If your cholesterol level is too high, your doctor will usually first advise you to make some changes to your diet (switching to a low-fat diet) and to take plenty of regular exercise.

If, after a few months, your cholesterol level has not decreased, you will usually need to take cholesterol-lowering medicines called statins.

Lose weight

If you are overweight, added pressure will be placed on your heart, increasing your risk of coronary heart disease and heart attack. Both of these make heart failure more likely.

Following the advice below will help you lose weight, as well as lowering your risk of developing heart failure.

Eat a healthy diet

A healthy diet can help reduce your risk of developing coronary heart disease and therefore heart failure.

If you already have heart problems, eating healthily can help protect your heart from getting worse, as well as protecting you from other diseases, such as diabetes and some types of cancer.

Keep active

Regular physical activity can keep your heart healthy and help you maintain a healthy weight.

You do not need to join a gym or start running marathons, but including exercise in your daily routine will help.

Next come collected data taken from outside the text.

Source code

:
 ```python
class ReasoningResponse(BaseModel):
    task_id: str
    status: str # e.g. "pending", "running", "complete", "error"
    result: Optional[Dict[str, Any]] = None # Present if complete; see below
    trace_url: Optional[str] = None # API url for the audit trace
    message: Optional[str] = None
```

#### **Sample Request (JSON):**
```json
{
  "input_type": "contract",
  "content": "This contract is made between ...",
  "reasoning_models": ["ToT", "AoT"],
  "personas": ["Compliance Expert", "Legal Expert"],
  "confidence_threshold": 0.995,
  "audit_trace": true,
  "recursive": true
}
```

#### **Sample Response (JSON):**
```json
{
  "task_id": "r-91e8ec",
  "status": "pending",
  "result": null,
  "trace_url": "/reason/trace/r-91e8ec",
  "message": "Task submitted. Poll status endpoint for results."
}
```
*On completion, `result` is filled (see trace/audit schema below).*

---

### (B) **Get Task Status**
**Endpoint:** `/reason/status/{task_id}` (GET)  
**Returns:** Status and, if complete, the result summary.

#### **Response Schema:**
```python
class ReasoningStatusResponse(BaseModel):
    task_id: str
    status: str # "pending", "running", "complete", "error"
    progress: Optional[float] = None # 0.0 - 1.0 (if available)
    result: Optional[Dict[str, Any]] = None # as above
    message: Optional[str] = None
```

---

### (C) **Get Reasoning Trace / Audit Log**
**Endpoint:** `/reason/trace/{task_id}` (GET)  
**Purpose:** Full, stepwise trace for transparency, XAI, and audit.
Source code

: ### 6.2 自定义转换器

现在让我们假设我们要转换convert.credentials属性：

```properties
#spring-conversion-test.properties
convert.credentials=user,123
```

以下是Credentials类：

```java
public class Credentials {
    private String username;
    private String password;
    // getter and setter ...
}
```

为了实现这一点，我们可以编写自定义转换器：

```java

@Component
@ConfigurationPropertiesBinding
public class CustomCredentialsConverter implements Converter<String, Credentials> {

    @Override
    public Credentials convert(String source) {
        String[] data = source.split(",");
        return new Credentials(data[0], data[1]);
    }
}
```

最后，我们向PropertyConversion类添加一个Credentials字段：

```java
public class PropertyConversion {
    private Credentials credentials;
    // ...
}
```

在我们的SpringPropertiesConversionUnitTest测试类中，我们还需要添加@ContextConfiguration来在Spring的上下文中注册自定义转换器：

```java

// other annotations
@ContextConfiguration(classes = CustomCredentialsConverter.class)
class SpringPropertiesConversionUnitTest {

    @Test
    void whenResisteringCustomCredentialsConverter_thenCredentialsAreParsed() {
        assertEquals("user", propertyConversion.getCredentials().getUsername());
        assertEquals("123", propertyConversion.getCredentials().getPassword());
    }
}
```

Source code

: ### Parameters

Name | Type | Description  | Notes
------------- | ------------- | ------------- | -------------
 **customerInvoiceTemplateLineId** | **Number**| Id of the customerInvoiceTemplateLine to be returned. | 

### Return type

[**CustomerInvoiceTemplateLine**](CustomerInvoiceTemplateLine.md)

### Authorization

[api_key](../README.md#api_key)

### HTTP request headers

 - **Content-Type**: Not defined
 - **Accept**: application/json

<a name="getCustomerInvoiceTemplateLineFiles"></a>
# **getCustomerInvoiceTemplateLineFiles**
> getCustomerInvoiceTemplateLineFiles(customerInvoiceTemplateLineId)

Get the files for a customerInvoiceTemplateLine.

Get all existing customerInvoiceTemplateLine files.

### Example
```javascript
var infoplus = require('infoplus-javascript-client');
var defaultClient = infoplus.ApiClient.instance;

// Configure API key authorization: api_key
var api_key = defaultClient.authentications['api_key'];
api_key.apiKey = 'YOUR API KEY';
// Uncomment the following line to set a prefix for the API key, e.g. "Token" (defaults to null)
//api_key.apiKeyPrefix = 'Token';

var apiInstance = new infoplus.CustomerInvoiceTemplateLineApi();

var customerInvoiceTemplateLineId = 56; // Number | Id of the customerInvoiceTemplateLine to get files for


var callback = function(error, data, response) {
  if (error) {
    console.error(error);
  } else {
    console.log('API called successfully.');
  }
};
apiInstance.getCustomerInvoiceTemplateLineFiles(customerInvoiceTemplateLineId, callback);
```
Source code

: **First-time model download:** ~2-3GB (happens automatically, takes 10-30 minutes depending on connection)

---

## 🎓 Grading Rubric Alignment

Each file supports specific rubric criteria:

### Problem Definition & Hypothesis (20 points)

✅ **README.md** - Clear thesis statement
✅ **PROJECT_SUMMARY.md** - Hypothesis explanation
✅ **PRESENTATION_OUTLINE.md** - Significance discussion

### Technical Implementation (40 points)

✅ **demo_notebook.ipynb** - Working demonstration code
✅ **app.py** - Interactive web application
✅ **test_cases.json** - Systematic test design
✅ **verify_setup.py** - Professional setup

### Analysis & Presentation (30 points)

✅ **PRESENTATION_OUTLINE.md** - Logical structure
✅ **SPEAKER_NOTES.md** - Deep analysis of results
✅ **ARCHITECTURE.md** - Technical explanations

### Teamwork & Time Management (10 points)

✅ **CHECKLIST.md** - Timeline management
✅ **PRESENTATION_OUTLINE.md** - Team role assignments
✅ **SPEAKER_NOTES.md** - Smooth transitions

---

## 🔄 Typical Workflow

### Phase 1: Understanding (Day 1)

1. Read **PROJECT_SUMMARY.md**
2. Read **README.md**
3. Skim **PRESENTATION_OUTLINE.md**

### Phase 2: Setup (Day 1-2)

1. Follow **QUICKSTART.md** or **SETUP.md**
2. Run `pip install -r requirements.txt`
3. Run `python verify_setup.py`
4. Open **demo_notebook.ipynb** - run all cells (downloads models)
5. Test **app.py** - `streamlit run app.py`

If you do not have a good level of mobility, you may be able to do arm or wheechair-based exercises.

Drink within safe limits

Drinking more than the recommended amount of alcohol can increase your blood pressure, which can lead to heart failure.

Heavy drinking over a number of years can damage your heart muscle and lead directly to heart failure, as well as having many other harmful effects on your health.

Men who regularly drink more than three to four units of alcohol a day, and women who regularly drink more than two to three units a day are likely to be damaging their health.

Read more about cutting down your alcohol consumption.

Cut your salt intake

Too much salt can raise your blood pressure, so reducing the amount you eat will help keep your blood pressure down and reduce your risk of developing heart failure.

People of African-Caribbean descent appear to be more at risk of the harmful effects of salt compared with people from other ethnic groups.

However, it is rarely helpful or necessary to have a diet that is very low in salt. Avoiding adding salt to food at the table or during cooking and not eating too much obvious salty foods, such as curry, salted snacks and pizza, is a good start.